The conversation situated Naqi’s narrative within the broader historical trajectory of Pakistan’s political and journalistic evolution. The speakers engaged with his account as both a personal testimony and a form of political historiography — one that documents the structural entanglements of media, power, and ideology in the postcolonial state. Naqi’s recollections were discussed as a means of understanding how journalism, dissent, and civic consciousness have been negotiated and often constrained within shifting authoritarian and democratic frameworks.

Naqi’s Punjabi resistance was also discussed particularly, his intellectual and linguistic interventions that sought to reclaim suppressed cultural and regional identities within the national discourse. The founding of the Punjabi daily Sajjan was read as a political act that disrupted centralised linguistic hierarchies and asserted the legitimacy of vernacular knowledge as a mode of resistance.


Haris Khalique also referred to Jurat-e-Inkaar, compiled by Dr Syed Jaffar Ahmed, as an important complementary work that further contextualises Naqi’s life within the longer history of journalism and democratic struggle in Pakistan. The reference opened up a broader reflection on how such works collectively contribute to the archive of progressive thought in Pakistan — documenting resistance not as a momentary act but as a sustained intellectual practice.

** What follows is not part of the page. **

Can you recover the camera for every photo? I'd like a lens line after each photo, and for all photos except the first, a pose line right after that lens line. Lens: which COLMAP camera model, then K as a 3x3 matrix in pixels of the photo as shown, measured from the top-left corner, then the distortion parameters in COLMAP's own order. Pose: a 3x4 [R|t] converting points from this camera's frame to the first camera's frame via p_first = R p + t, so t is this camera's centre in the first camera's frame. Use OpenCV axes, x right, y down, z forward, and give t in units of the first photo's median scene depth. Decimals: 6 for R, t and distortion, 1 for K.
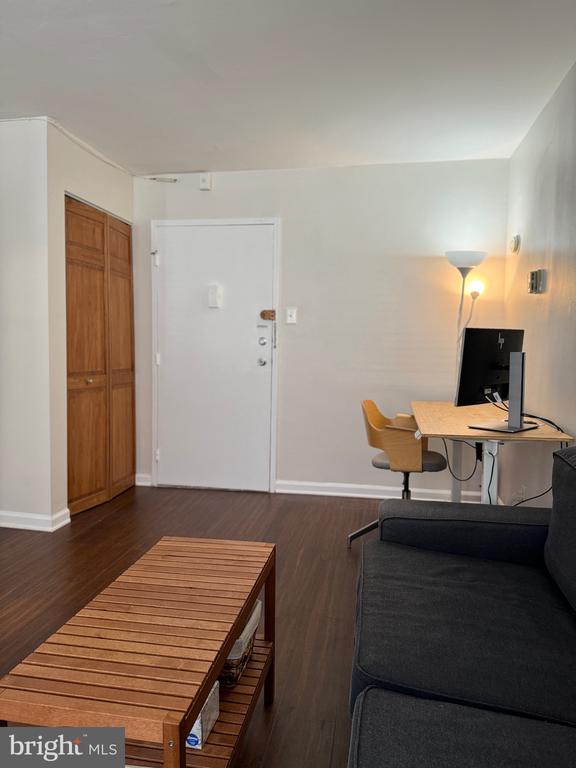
lens RADIAL K [[537.3, 0, 288.7], [0, 537.3, 386.9], [0, 0, 1]] dist [0.114333, -0.170032]
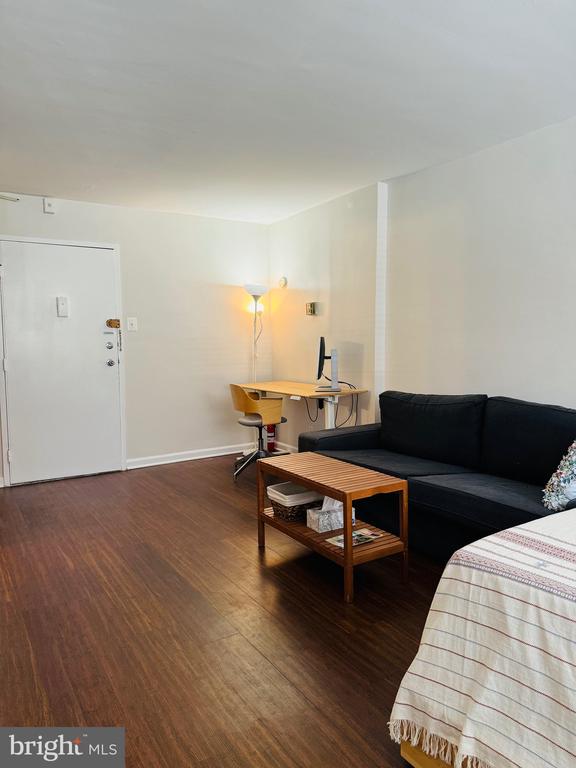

Through this discussion, the panel examined Hussain Naqi’s legacy as one that problematises the relationship between journalism and the state and foregrounds the ethical imperatives of truth-telling in conditions of political constraint. His autobiography, they suggested, is less a self-narrative than a sociopolitical document — a testimony to how individual conviction can become a lens for reading collective histories.